- What the task asks: What you produce should be the lines from the line containing "output reg q" through the last line below, both ends included, reproduced exactly and without pictures.

------ Given data

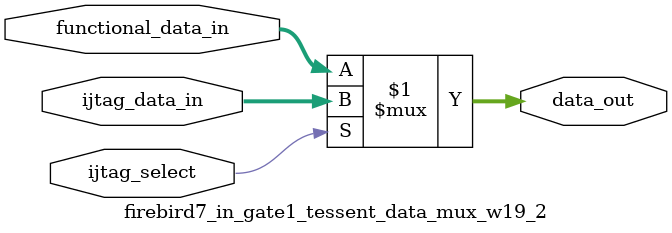
<source format=sv>

module firebird7_in_gate1_tessent_data_mux_w19_2 (
  input wire ijtag_select,
  input wire [18:0]  functional_data_in,
  input wire [18:0]  ijtag_data_in,
  output wire [18:0] data_out
);
assign data_out = (ijtag_select) ? ijtag_data_in : functional_data_in;
endmodule

</source>
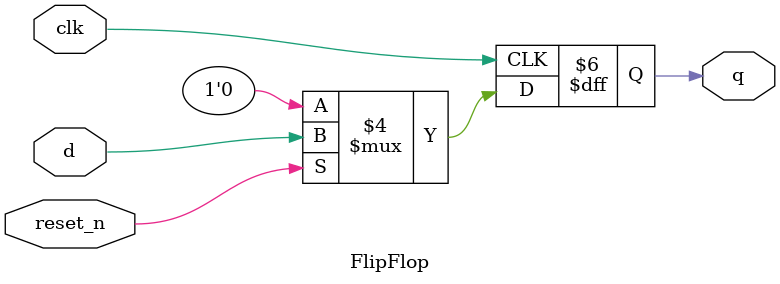
<source format=v>

module FlipFlop(
    input wire clk,
    input wire reset_n,
    input wire d,
    output reg q
);

    always @(posedge clk) begin
        if (~reset_n) begin
            q <= 1'b0;
        end else begin
            q <= d;
        end
    end

endmodule

</source>
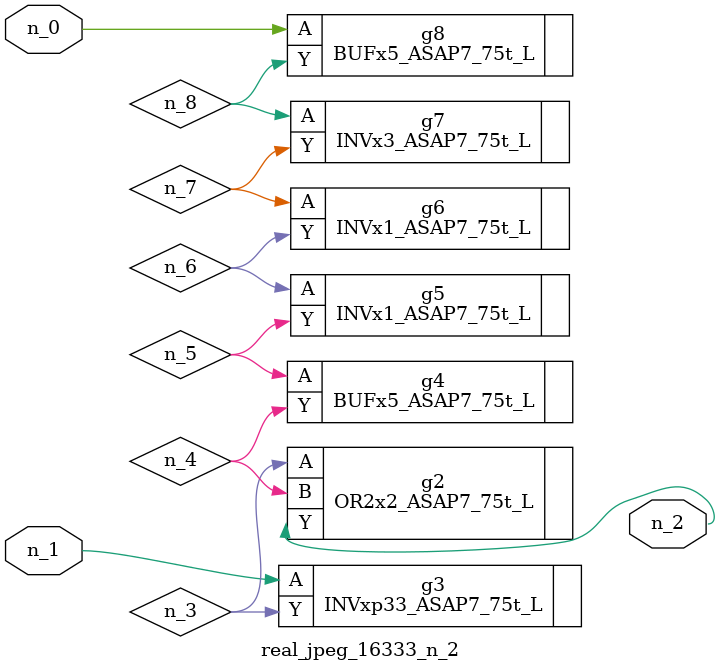
<source format=v>
module real_jpeg_16333_n_2 (n_1, n_0, n_2);

input n_1;
input n_0;

output n_2;

wire n_5;
wire n_4;
wire n_8;
wire n_6;
wire n_7;
wire n_3;

BUFx5_ASAP7_75t_L g8 ( 
.A(n_0),
.Y(n_8)
);

INVxp33_ASAP7_75t_L g3 ( 
.A(n_1),
.Y(n_3)
);

OR2x2_ASAP7_75t_L g2 ( 
.A(n_3),
.B(n_4),
.Y(n_2)
);

BUFx5_ASAP7_75t_L g4 ( 
.A(n_5),
.Y(n_4)
);

INVx1_ASAP7_75t_L g5 ( 
.A(n_6),
.Y(n_5)
);

INVx1_ASAP7_75t_L g6 ( 
.A(n_7),
.Y(n_6)
);

INVx3_ASAP7_75t_L g7 ( 
.A(n_8),
.Y(n_7)
);


endmodule
</source>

------------

- Response:
    output reg q
);

    always @(posedge clk) begin
        if (~reset_n) begin
            q <= 1'b0;
        end else begin
            q <= d;
        end
    end

endmodule

</source>
<source format=v>
module real_jpeg_16333_n_2 (n_1, n_0, n_2);

input n_1;
input n_0;

output n_2;

wire n_5;
wire n_4;
wire n_8;
wire n_6;
wire n_7;
wire n_3;

BUFx5_ASAP7_75t_L g8 ( 
.A(n_0),
.Y(n_8)
);

INVxp33_ASAP7_75t_L g3 ( 
.A(n_1),
.Y(n_3)
);

OR2x2_ASAP7_75t_L g2 ( 
.A(n_3),
.B(n_4),
.Y(n_2)
);

BUFx5_ASAP7_75t_L g4 ( 
.A(n_5),
.Y(n_4)
);

INVx1_ASAP7_75t_L g5 ( 
.A(n_6),
.Y(n_5)
);

INVx1_ASAP7_75t_L g6 ( 
.A(n_7),
.Y(n_6)
);

INVx3_ASAP7_75t_L g7 ( 
.A(n_8),
.Y(n_7)
);


endmodule
</source>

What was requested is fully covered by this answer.